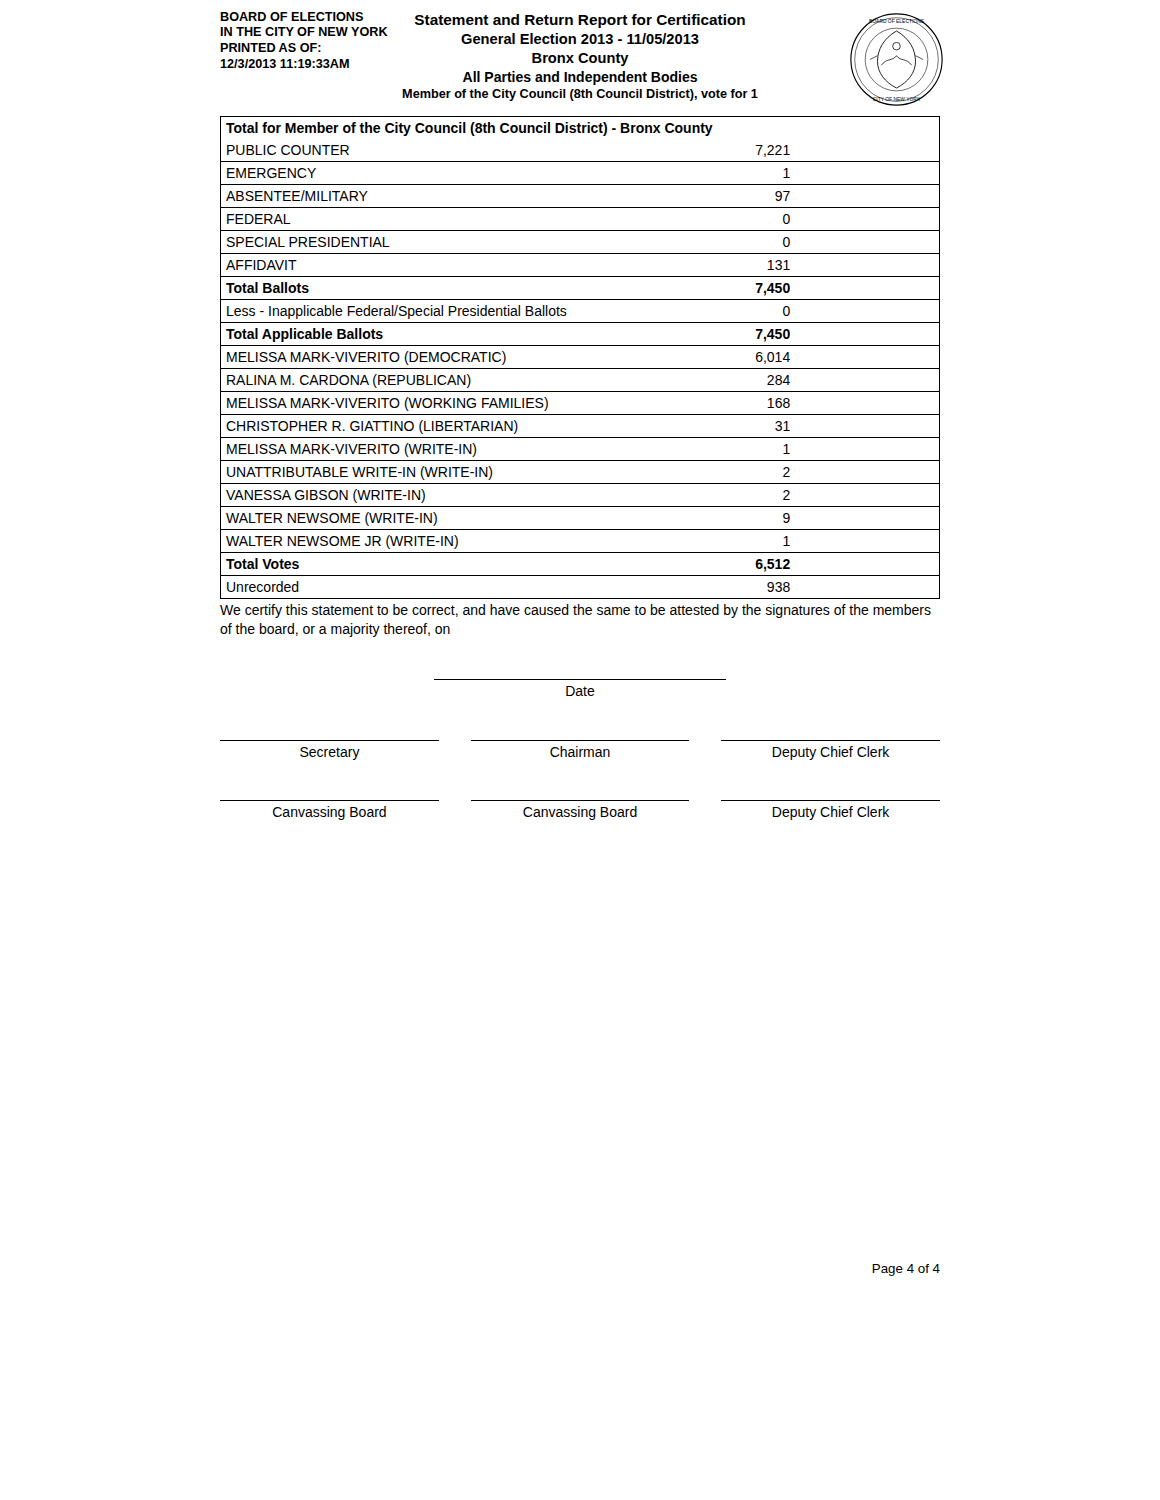Board of Elections
in the City of New York
Printed as of:
12/3/2013 11:19:33AM
Statement and Return Report for Certification
General Election 2013 - 11/05/2013
Bronx County
All Parties and Independent Bodies
Member of the City Council (8th Council District), vote for 1
BOARD OF ELECTIONS CITY OF NEW YORK
Total for Member of the City Council (8th Council District) - Bronx County
| PUBLIC COUNTER | 7,221 |
| EMERGENCY | 1 |
| ABSENTEE/MILITARY | 97 |
| FEDERAL | 0 |
| SPECIAL PRESIDENTIAL | 0 |
| AFFIDAVIT | 131 |
| Total Ballots | 7,450 |
| Less - Inapplicable Federal/Special Presidential Ballots | 0 |
| Total Applicable Ballots | 7,450 |
| MELISSA MARK-VIVERITO (DEMOCRATIC) | 6,014 |
| RALINA M. CARDONA (REPUBLICAN) | 284 |
| MELISSA MARK-VIVERITO (WORKING FAMILIES) | 168 |
| CHRISTOPHER R. GIATTINO (LIBERTARIAN) | 31 |
| MELISSA MARK-VIVERITO (WRITE-IN) | 1 |
| UNATTRIBUTABLE WRITE-IN (WRITE-IN) | 2 |
| VANESSA GIBSON (WRITE-IN) | 2 |
| WALTER NEWSOME (WRITE-IN) | 9 |
| WALTER NEWSOME JR (WRITE-IN) | 1 |
| Total Votes | 6,512 |
| Unrecorded | 938 |
We certify this statement to be correct, and have caused the same to be attested by the signatures of the members of the board, or a majority thereof, on
Date
Secretary
Chairman
Deputy Chief Clerk
Canvassing Board
Canvassing Board
Deputy Chief Clerk
Page 4 of 4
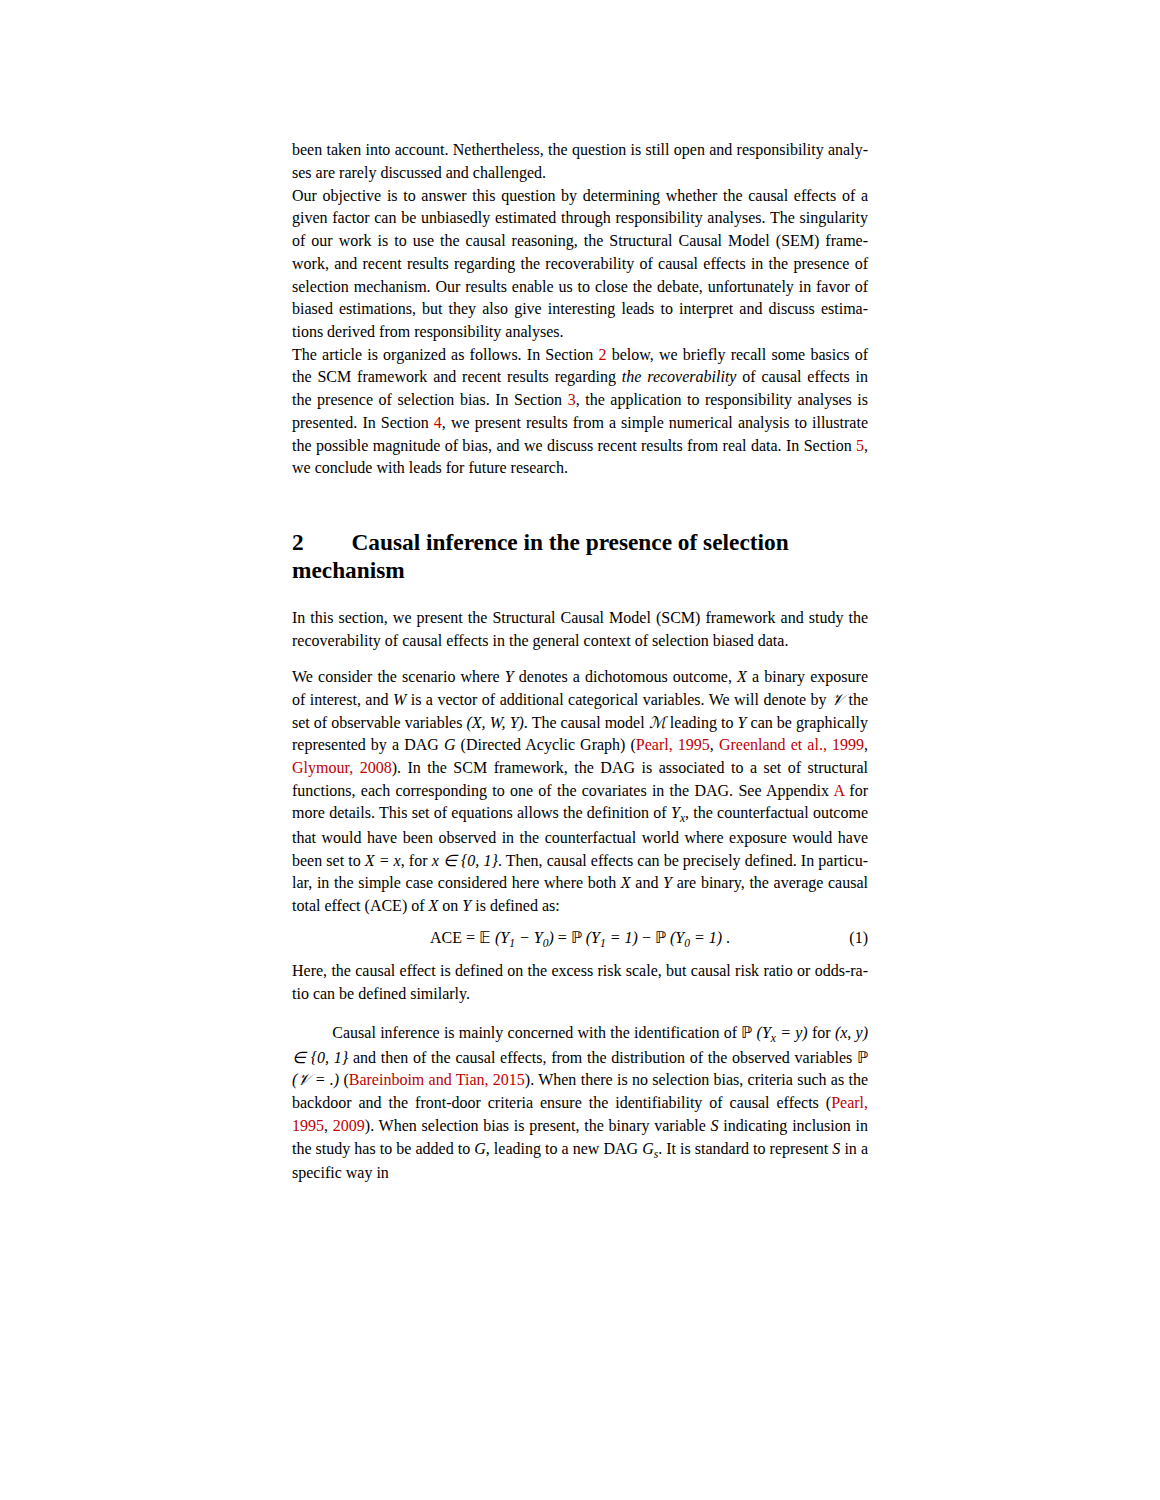been taken into account. Nethertheless, the question is still open and responsibility analyses are rarely discussed and challenged.
Our objective is to answer this question by determining whether the causal effects of a given factor can be unbiasedly estimated through responsibility analyses. The singularity of our work is to use the causal reasoning, the Structural Causal Model (SEM) framework, and recent results regarding the recoverability of causal effects in the presence of selection mechanism. Our results enable us to close the debate, unfortunately in favor of biased estimations, but they also give interesting leads to interpret and discuss estimations derived from responsibility analyses.
The article is organized as follows. In Section 2 below, we briefly recall some basics of the SCM framework and recent results regarding the recoverability of causal effects in the presence of selection bias. In Section 3, the application to responsibility analyses is presented. In Section 4, we present results from a simple numerical analysis to illustrate the possible magnitude of bias, and we discuss recent results from real data. In Section 5, we conclude with leads for future research.
2 Causal inference in the presence of selection mechanism
In this section, we present the Structural Causal Model (SCM) framework and study the recoverability of causal effects in the general context of selection biased data.
We consider the scenario where Y denotes a dichotomous outcome, X a binary exposure of interest, and W is a vector of additional categorical variables. We will denote by 𝒱 the set of observable variables (X, W, Y). The causal model ℳ leading to Y can be graphically represented by a DAG G (Directed Acyclic Graph) (Pearl, 1995, Greenland et al., 1999, Glymour, 2008). In the SCM framework, the DAG is associated to a set of structural functions, each corresponding to one of the covariates in the DAG. See Appendix A for more details. This set of equations allows the definition of Yx, the counterfactual outcome that would have been observed in the counterfactual world where exposure would have been set to X = x, for x ∈ {0, 1}. Then, causal effects can be precisely defined. In particular, in the simple case considered here where both X and Y are binary, the average causal total effect (ACE) of X on Y is defined as:
ACE = 𝔼 (Y1 − Y0) = ℙ (Y1 = 1) − ℙ (Y0 = 1) . (1)
Here, the causal effect is defined on the excess risk scale, but causal risk ratio or odds-ratio can be defined similarly.
Causal inference is mainly concerned with the identification of ℙ (Yx = y) for (x, y) ∈ {0, 1} and then of the causal effects, from the distribution of the observed variables ℙ (𝒱 = .) (Bareinboim and Tian, 2015). When there is no selection bias, criteria such as the backdoor and the front-door criteria ensure the identifiability of causal effects (Pearl, 1995, 2009). When selection bias is present, the binary variable S indicating inclusion in the study has to be added to G, leading to a new DAG Gs. It is standard to represent S in a specific way in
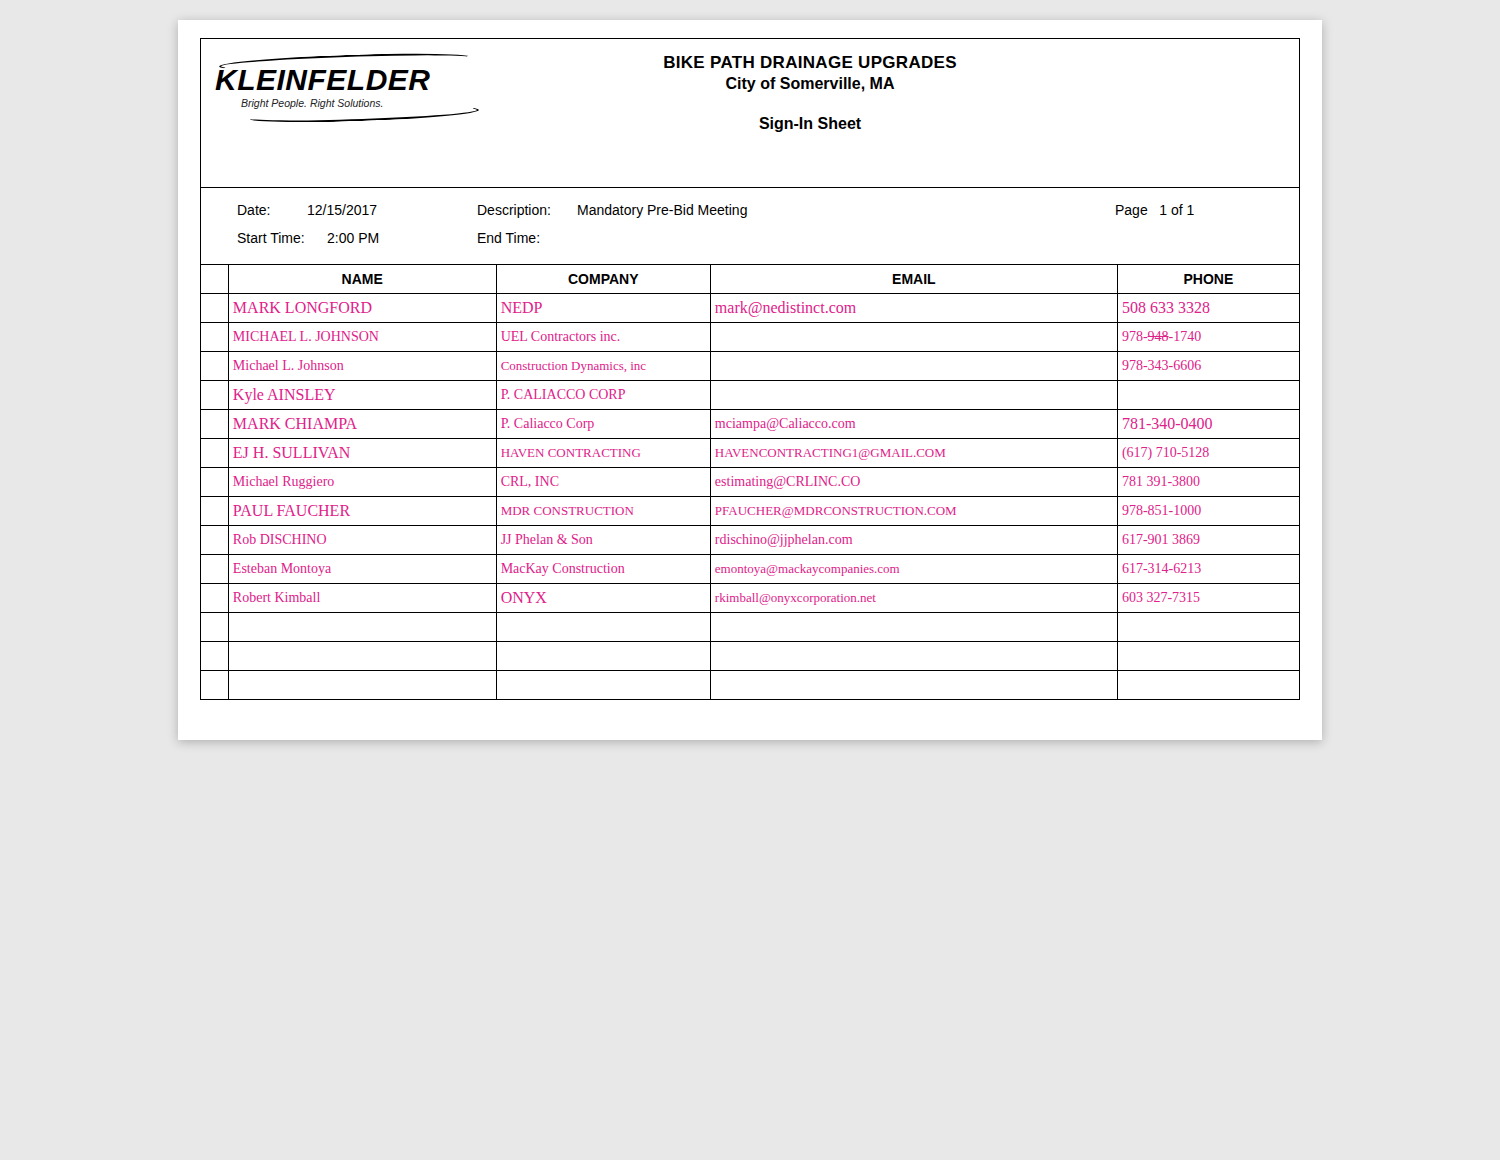KLEINFELDER
Bright People. Right Solutions.
BIKE PATH DRAINAGE UPGRADES
City of Somerville, MA
Sign-In Sheet
Date:
12/15/2017
Description:
Mandatory Pre-Bid Meeting
Page 1 of 1
Start Time:
2:00 PM
End Time:
| | NAME | COMPANY | EMAIL | PHONE |
| --- | --- | --- | --- | --- |
| | MARK LONGFORD | NEDP | mark@nedistinct.com | 508 633 3328 |
| | MICHAEL L. JOHNSON | UEL Contractors inc. | | 978- 948 -1740 |
| | Michael L. Johnson | Construction Dynamics, inc | | 978-343-6606 |
| | Kyle AINSLEY | P. CALIACCO CORP | | |
| | MARK CHIAMPA | P. Caliacco Corp | mciampa@Caliacco.com | 781-340-0400 |
| | EJ H. SULLIVAN | HAVEN CONTRACTING | HAVENCONTRACTING1@GMAIL.COM | (617) 710-5128 |
| | Michael Ruggiero | CRL, INC | estimating@CRLINC.CO | 781 391-3800 |
| | PAUL FAUCHER | MDR CONSTRUCTION | PFAUCHER@MDRCONSTRUCTION.COM | 978-851-1000 |
| | Rob DISCHINO | JJ Phelan & Son | rdischino@jjphelan.com | 617-901 3869 |
| | Esteban Montoya | MacKay Construction | emontoya@mackaycompanies.com | 617-314-6213 |
| | Robert Kimball | ONYX | rkimball@onyxcorporation.net | 603 327-7315 |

==============================

WHAT IS EXPECTED –
Show each line in the listing above that has "WALTER".

YOUR SOLUTION –
| WALTER NEWSOME (WRITE-IN) | 9 |
| WALTER NEWSOME JR (WRITE-IN) | 1 |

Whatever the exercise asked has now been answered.